:: TEXT SEGMENT ::
=== Section Start ===
Christmas for all is reaching CalaisMigrants#ChristmasForAll
The city of Calais, on the English Channel, is the closest point of the European mainland to England. Many migrants have been stranded here in recent years, trying to reach the UK, hiding in trucks, containers, trains.
Only in the first half of 2020 the Préfecture maritime de la Manche et de la mer du Nord counted 6,200 people who attempted this dangerous crossing. Many men, women and even children have lost their lives in these desperate journeys of hope.This was the sad case of the Iranian family of Rasoul Iran-Neja, his wife Shiva-Mohammad Panahi (35 years old) and their children Anita (9), Armin (6) and Artin, a 15-month-old boy, drowned when their boat sank, last October.
The English coast seems only few steps away. Indeed, from the Opal Coast one can easily see "the white cliffs of Dover". Here stops the 'Channel', the railway tunnel under the North Sea, which links London to Paris, Brussels and the rest of Europe. It is a hard frontier, which with Brexit will also become a frontier of the European Union.
Calais is therefore a kind of "Lesbos on reverse": these people are trying not to enter the European Union, but to get out of it. They survive in very difficult conditions, in the cold and mud, in makeshift tents that sometimes are just a piece of plastic. Like Lesbos in the East, in the West Calais represents the humanitarian failure of European countries in the face of the phenomenon of migration.
=== Section End ===
:: EXERCISE BRIEF ::
Reproduce the stretch of the Calais migrants text from "Christmas for all" through "sank, last October.".

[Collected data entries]
=== Section Start ===
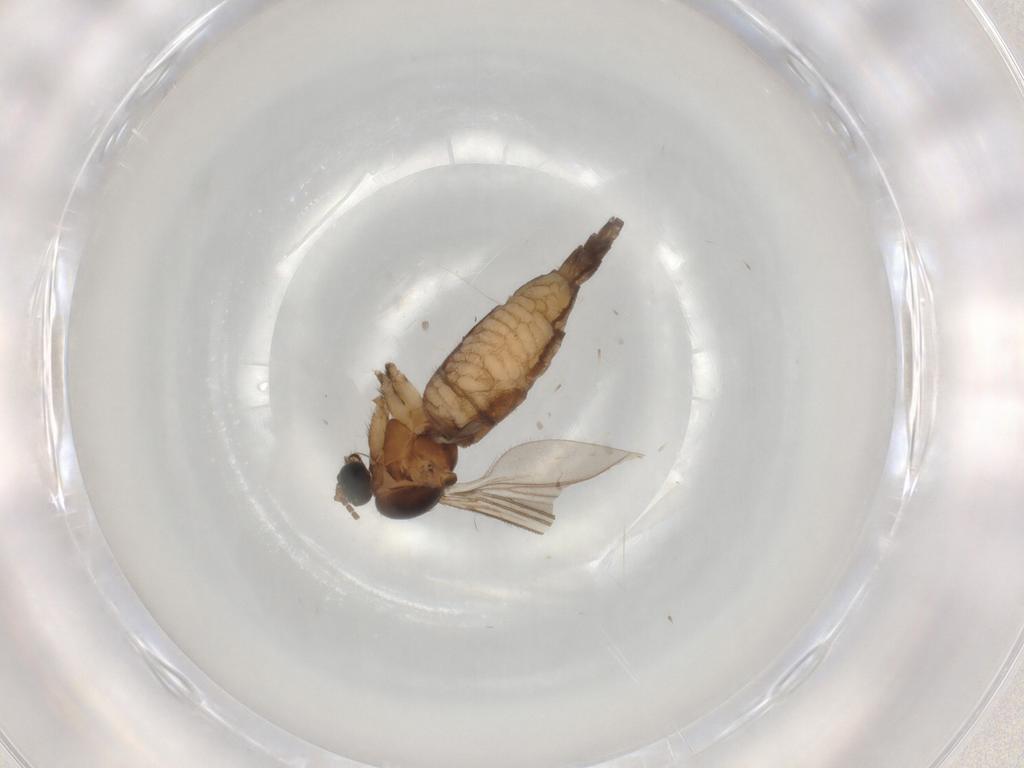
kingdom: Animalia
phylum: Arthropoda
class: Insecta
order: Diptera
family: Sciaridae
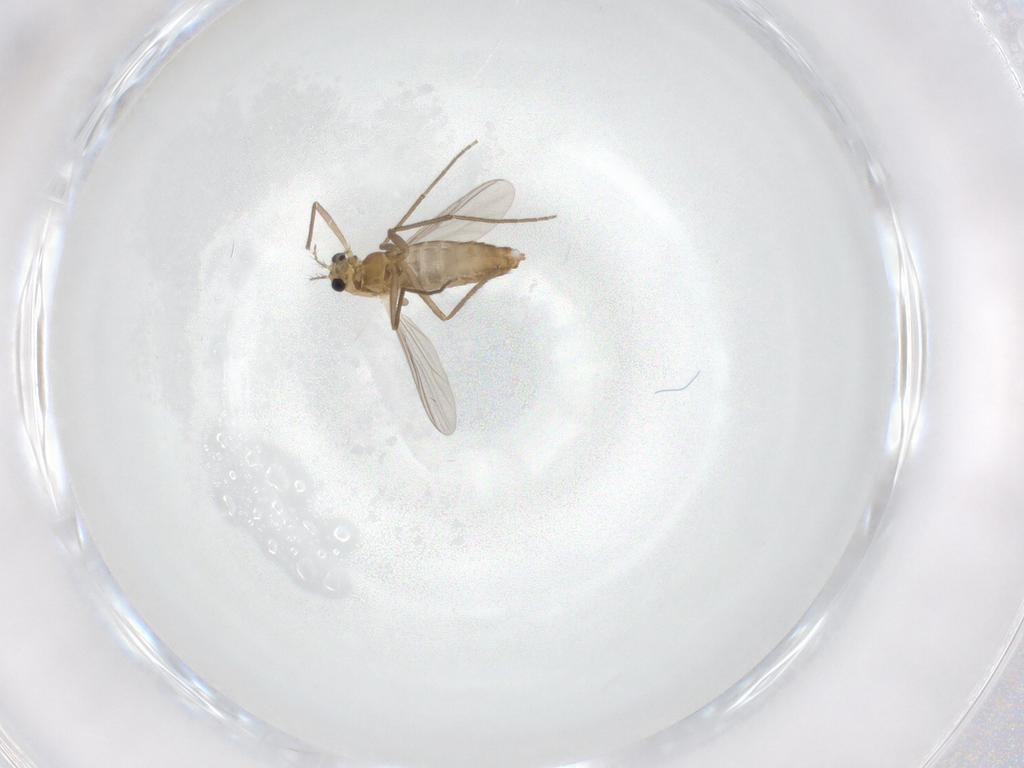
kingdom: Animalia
=== Section End ===
:: YOUR RESPONSE ::
Christmas for all is reaching CalaisMigrants#ChristmasForAll
The city of Calais, on the English Channel, is the closest point of the European mainland to England. Many migrants have been stranded here in recent years, trying to reach the UK, hiding in trucks, containers, trains.
Only in the first half of 2020 the Préfecture maritime de la Manche et de la mer du Nord counted 6,200 people who attempted this dangerous crossing. Many men, women and even children have lost their lives in these desperate journeys of hope.This was the sad case of the Iranian family of Rasoul Iran-Neja, his wife Shiva-Mohammad Panahi (35 years old) and their children Anita (9), Armin (6) and Artin, a 15-month-old boy, drowned when their boat sank, last October.